During the Cold War era between the US and the former Soviet Union, Pakistan sided with the US and received Afghani refugees and accommodated them. And after terrorist attacks on the US on September 11, 2001, Pakistan became involved in the US-led war against terrorism, particularly against its neighbour Afghanistan.

The two countries do share similar kinds of problems, especially those related to fundamentalism, said Pakistani intellectuals and members of the academia community.

Both “Pakistan and Afghanistan look like the same in the media, but actually we are not. There is a [lot] of difference,” said Kanwal Ameen, professor at the Department of Information Management at the University of Punjab, in Lahore, one of the oldest communication schools in South Asia.

“Pakistan’s impression in the media is not positive,’ said Ameen. “Even if we invite people for conferences, they are reluctant to come because of what is called security threats and fear... No matter what efforts we make, [it won’t succeed], unless the world looks at us as if we are not terrorists and we are equally good human beings like the other parts of the world,” she said.

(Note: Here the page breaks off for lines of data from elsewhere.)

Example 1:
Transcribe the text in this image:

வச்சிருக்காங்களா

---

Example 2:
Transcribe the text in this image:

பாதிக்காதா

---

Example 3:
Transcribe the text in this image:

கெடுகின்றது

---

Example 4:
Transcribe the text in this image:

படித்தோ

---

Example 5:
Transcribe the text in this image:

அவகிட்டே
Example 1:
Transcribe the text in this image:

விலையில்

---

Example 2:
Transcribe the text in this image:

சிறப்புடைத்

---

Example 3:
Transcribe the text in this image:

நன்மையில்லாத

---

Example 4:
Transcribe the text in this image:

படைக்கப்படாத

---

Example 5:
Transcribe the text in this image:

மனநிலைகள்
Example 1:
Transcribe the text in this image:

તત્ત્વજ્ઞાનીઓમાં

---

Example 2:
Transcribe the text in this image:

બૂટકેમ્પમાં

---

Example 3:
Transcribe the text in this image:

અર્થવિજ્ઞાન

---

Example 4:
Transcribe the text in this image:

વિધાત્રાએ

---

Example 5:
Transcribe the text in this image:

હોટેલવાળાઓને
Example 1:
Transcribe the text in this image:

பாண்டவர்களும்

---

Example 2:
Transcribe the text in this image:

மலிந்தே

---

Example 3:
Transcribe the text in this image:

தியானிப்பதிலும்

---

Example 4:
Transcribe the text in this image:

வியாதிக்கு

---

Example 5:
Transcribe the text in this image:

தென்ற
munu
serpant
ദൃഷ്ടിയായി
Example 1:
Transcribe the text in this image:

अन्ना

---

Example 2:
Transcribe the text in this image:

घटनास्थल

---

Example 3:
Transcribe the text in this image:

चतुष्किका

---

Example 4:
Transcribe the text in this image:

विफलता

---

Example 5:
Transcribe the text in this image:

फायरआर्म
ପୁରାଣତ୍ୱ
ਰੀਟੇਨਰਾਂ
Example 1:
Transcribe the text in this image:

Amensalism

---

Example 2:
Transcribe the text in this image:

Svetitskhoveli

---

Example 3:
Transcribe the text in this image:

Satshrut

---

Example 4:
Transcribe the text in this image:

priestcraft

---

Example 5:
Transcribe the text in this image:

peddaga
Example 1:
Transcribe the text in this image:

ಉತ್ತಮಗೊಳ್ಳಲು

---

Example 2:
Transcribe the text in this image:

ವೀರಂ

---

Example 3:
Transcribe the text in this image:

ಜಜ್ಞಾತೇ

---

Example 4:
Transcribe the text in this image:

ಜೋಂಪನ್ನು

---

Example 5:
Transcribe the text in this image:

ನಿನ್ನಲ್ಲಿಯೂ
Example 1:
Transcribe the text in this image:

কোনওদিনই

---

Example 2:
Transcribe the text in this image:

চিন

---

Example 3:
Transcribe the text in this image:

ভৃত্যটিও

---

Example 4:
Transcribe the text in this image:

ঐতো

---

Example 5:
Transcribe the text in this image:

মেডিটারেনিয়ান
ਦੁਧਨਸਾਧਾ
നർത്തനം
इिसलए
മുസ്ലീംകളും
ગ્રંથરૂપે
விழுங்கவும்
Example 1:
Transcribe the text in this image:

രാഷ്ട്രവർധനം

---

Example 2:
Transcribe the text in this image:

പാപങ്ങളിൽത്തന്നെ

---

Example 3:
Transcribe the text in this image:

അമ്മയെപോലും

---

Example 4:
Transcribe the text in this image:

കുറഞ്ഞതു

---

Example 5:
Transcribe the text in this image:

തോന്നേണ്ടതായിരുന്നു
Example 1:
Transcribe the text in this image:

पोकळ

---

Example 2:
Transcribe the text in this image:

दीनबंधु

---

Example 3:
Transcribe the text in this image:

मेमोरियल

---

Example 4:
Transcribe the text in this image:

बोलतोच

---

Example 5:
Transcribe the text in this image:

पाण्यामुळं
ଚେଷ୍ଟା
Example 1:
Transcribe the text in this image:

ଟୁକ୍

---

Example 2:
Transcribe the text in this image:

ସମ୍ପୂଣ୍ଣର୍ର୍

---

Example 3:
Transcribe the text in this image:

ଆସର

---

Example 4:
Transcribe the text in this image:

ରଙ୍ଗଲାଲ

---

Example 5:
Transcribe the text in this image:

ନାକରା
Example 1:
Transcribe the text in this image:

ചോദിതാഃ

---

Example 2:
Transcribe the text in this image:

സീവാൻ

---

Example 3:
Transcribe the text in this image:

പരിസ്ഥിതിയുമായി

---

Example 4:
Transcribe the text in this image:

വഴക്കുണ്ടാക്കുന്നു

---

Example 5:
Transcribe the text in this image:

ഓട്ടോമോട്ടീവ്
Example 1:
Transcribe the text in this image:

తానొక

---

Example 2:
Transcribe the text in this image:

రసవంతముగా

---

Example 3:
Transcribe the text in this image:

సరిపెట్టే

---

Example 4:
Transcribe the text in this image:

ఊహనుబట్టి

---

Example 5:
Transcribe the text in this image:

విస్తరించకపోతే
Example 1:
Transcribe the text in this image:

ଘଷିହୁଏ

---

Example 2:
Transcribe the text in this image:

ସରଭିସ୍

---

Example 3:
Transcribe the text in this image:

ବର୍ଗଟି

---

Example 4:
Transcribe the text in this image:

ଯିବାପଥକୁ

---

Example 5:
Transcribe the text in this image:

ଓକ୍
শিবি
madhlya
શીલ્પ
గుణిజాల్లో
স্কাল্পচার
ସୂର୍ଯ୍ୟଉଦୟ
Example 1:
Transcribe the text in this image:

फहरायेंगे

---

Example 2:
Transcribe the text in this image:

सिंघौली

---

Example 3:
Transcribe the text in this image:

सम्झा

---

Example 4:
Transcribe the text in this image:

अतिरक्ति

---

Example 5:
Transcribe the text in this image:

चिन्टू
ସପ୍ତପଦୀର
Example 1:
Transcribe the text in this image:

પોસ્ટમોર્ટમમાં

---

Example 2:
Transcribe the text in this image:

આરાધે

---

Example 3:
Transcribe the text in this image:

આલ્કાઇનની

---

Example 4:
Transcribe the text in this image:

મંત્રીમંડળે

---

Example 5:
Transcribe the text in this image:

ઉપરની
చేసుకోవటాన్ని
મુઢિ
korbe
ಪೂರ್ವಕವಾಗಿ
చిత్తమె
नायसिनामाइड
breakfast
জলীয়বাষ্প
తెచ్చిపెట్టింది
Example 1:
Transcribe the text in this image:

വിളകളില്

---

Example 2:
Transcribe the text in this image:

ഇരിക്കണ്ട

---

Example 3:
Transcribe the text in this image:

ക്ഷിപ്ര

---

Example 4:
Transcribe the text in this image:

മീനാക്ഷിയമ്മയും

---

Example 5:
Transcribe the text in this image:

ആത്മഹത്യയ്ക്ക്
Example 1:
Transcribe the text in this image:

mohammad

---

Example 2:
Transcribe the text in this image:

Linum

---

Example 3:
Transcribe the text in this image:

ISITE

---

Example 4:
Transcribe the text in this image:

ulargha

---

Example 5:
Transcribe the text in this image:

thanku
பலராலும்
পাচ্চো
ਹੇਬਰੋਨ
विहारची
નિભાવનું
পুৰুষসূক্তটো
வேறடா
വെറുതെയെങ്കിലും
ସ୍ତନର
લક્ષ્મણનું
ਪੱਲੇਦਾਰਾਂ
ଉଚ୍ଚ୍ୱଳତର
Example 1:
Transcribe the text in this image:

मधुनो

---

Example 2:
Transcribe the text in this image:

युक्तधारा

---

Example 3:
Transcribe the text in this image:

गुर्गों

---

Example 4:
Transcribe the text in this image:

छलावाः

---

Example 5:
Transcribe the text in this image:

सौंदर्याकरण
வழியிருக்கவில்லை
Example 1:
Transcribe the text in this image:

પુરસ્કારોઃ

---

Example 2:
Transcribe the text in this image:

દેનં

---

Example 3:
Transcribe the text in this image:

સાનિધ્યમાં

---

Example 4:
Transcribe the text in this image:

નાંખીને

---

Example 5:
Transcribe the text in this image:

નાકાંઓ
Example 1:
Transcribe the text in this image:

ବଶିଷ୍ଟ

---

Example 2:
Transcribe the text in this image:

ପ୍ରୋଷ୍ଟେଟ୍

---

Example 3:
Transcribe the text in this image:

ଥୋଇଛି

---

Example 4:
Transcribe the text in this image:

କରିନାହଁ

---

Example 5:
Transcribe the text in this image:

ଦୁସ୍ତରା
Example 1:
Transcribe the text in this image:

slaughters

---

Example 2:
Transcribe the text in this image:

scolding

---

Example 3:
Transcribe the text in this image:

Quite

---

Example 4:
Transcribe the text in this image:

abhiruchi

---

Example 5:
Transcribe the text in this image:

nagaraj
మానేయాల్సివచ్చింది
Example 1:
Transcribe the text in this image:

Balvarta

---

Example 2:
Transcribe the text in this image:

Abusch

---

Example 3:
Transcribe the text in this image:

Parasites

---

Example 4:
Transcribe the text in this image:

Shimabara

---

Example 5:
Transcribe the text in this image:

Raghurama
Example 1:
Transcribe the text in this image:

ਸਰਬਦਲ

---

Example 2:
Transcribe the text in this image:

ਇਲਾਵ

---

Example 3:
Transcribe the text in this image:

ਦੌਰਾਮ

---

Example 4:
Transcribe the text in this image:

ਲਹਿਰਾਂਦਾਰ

With an aim to reflect this reality, Punjab University is currently working on finalising the paper work to get its name among the top Asian universities.

So far, there are two private higher institutions among the top 200 Asian universities.

“We need to work on that from our end… The government is very serious of ranking universities, and the chancellor is very serious in making the university come on those ranking… you can attract international students,” Ameen said.